課題 -> 下にある建築についての本文を、最初から最後まで一字も変えずにそのまま書き写してください。

本文 ->
╭──

また建築関連では、重要文化財に前川國男の処女作「木村産業研究所」(青森県弘前市)が選定されていました。

 

 

朝日新聞:2021年5月22日

 

以下、参考までに…

 

国立代々木競技場(東京都渋谷区)

1964年の東京オリンピックの水泳会場として建設されたこの建物は、丹下健三の名を一般社会の中で決定的の確立するとともに、それ以後の世界的な活動を約束する契機ともなった。

1960年代の建築は、世界的に見ても構造的な存在感を表現の主軸に据えたものが多いが、この建物はそうした世界の潮流の中で、日本が残した大きな成果である。

丹下健三は、建築に要求される機能・構造・表現を、明快に一義的にまとめ上げるという希有な能力を持っていた。それは彼が戦後に建築にかかわり始めて以来、一貫して保ち続けた特質であり、彼に比較し得る強さを持った建築家としては、わずかにI.M.ペイが考えられる程度である。

╰──

[収集データ]

╭──

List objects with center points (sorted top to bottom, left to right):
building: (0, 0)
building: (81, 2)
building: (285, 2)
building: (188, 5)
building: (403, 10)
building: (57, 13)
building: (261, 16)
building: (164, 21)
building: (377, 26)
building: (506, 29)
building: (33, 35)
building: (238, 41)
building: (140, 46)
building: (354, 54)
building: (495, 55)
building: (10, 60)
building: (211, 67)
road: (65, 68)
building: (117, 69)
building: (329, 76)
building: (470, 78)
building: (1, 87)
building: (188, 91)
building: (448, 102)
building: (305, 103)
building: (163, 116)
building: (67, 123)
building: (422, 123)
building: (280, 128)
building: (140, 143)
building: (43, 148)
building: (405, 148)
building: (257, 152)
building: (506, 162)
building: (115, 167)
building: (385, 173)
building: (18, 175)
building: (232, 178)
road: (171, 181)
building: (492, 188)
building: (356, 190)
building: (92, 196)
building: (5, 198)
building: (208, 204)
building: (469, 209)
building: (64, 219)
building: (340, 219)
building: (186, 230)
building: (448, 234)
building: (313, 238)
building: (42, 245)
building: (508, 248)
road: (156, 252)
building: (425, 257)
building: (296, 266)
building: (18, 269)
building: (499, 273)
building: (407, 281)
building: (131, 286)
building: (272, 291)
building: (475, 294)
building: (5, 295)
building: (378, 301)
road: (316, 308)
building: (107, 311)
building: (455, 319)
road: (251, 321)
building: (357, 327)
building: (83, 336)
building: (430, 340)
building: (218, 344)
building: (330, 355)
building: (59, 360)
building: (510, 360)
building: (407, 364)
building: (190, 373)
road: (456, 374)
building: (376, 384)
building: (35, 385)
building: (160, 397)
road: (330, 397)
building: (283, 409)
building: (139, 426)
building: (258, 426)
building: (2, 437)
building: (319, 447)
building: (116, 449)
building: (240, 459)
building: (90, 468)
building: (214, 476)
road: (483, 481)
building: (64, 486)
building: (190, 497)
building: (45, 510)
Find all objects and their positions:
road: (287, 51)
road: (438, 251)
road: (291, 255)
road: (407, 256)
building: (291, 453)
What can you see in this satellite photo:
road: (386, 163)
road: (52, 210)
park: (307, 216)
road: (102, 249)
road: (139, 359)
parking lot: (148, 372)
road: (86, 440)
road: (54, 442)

╰──

解答 ->
また建築関連では、重要文化財に前川國男の処女作「木村産業研究所」(青森県弘前市)が選定されていました。

 

 

朝日新聞:2021年5月22日

 

以下、参考までに…

 

国立代々木競技場(東京都渋谷区)

1964年の東京オリンピックの水泳会場として建設されたこの建物は、丹下健三の名を一般社会の中で決定的の確立するとともに、それ以後の世界的な活動を約束する契機ともなった。

1960年代の建築は、世界的に見ても構造的な存在感を表現の主軸に据えたものが多いが、この建物はそうした世界の潮流の中で、日本が残した大きな成果である。

丹下健三は、建築に要求される機能・構造・表現を、明快に一義的にまとめ上げるという希有な能力を持っていた。それは彼が戦後に建築にかかわり始めて以来、一貫して保ち続けた特質であり、彼に比較し得る強さを持った建築家としては、わずかにI.M.ペイが考えられる程度である。